Wow, this topic got heated real quick. I just wanted to share my story, take what you will from it. I had an abortion 4 years ago, I still think about it to this day. I have a 6 year old little girl. I got pregnant again by her father, who decided to take the condom off after I told him that I did not want to have any more kids at that time ( there are men out there that trap women into having their kids, or they lose their minds because they just want to “bust” inside of a woman without a condom). Her dad came up to me a day later and admitted that he “made a mistake,” when actually he wanted a son. I did not know how to get the day after pill on a weekend, but did not think that I had anything to worry about. I did end up pregnant, my daughter was 2 at the time. At the time I was struggling financially to take care of my daughter on my own, her dad did not have a job ( and wasn’t really trying to get one). Even though we were together, we did not live together. I also felt like my right to choose was taken from me. I did not know what to do, I didn’t want the baby, but did not want to go against my boyfriend (he highly opposed the idea of abortion). I was depressed, I started having very morbid thoughts. He promised that if I had the baby we would get married, he would get a job and everything will be ok, even though those are things he could have done anyway since we already had a child. (By the way, I did think for a split second about possibly aborting her, but it was our fault that we concieved her since we were not using any protection).

I ended up making the decision myself to get the abortion. I hated having to make the decision, but I was already taking care of my daughter by myself and was not confident that I could take care of 2 children on my own. I had part time jpb that was not secure, I didn’t have much family support, and i was trying to go back to school. So I went through with it, and it was an experience that I will never forget. I was by myself, it was an extremely cold day in the middle of winter (like 40 degrees below zero). Because I was 3 months pregnant, they did the suction method. The procedure was physically uncomfortable, but it was psychologically grueling. After the procedure was over, all my nausea, back pains, everything stopped.

Having an abortion is never the easy way out. You always deal with it. I think about it every January (that was when I had the procedure), and July (which was when the child would have been born).
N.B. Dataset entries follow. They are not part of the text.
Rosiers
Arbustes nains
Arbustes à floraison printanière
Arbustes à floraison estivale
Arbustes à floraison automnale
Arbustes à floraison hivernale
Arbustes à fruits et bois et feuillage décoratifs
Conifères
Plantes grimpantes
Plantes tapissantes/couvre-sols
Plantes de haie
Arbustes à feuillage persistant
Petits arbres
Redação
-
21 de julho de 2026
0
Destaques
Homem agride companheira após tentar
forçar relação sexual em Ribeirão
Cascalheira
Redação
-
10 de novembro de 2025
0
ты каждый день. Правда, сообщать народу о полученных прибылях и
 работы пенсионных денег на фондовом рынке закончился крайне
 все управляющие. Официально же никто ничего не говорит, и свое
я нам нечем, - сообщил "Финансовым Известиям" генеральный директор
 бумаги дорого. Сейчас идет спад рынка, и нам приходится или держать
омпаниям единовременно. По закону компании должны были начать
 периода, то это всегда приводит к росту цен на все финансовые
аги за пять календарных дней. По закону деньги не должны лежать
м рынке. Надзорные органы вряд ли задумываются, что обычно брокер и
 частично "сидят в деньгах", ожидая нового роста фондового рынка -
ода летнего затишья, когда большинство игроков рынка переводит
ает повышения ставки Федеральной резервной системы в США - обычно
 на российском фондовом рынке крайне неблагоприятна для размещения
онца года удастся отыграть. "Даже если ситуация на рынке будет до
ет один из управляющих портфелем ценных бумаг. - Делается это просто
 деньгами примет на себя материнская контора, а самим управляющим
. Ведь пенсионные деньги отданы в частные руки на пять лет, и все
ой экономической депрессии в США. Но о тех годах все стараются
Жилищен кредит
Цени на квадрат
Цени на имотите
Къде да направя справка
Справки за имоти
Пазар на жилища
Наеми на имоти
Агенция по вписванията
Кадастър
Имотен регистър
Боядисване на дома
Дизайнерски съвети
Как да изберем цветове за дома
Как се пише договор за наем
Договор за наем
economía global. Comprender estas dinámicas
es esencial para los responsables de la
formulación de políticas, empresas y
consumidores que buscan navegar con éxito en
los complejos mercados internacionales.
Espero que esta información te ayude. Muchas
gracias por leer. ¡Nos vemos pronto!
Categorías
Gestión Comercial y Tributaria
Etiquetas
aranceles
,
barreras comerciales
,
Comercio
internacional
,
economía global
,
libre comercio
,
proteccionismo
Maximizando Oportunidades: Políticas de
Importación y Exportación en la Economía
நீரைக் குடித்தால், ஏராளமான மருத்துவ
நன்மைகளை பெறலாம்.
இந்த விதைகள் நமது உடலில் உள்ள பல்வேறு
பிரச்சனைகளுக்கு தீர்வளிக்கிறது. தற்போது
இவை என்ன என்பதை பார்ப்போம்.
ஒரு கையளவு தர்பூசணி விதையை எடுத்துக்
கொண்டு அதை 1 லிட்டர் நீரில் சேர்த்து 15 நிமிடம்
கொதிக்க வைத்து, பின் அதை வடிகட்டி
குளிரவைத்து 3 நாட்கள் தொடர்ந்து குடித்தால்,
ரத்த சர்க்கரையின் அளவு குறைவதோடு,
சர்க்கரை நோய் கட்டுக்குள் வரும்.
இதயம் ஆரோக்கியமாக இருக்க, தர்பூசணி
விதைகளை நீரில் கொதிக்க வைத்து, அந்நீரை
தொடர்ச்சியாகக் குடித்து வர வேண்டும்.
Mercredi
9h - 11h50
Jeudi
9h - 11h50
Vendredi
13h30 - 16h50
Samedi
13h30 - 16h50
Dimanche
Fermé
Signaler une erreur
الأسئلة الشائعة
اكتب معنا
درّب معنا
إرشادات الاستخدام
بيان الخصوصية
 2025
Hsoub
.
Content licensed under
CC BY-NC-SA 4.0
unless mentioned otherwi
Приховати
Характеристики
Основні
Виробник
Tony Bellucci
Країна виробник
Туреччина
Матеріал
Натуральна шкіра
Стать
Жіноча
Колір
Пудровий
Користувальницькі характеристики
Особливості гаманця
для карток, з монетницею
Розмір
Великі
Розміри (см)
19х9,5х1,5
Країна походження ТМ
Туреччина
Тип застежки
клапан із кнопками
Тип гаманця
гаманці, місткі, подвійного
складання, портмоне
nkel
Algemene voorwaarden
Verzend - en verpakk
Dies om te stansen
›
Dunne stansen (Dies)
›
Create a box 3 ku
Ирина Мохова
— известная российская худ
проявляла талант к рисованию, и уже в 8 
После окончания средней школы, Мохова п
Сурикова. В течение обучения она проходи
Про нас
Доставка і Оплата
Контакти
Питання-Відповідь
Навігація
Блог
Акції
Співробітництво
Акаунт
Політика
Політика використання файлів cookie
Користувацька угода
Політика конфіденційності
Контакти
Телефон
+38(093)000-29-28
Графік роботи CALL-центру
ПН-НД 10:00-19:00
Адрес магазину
I hate that I chose to abort that child and not my daughter, who I love very much. I hope that child does not think that they were not good enough for me to keep. It’s hard to say if it was right or wrong.

And just as an afterthought, my daughter’s father did not get a job for almost a year after I had my abortion, he is not helping me financially, despite the child support order, and he actually had a son by someone else that he is not taking care of either. He does spend more time with my daughter and picks her up consistently.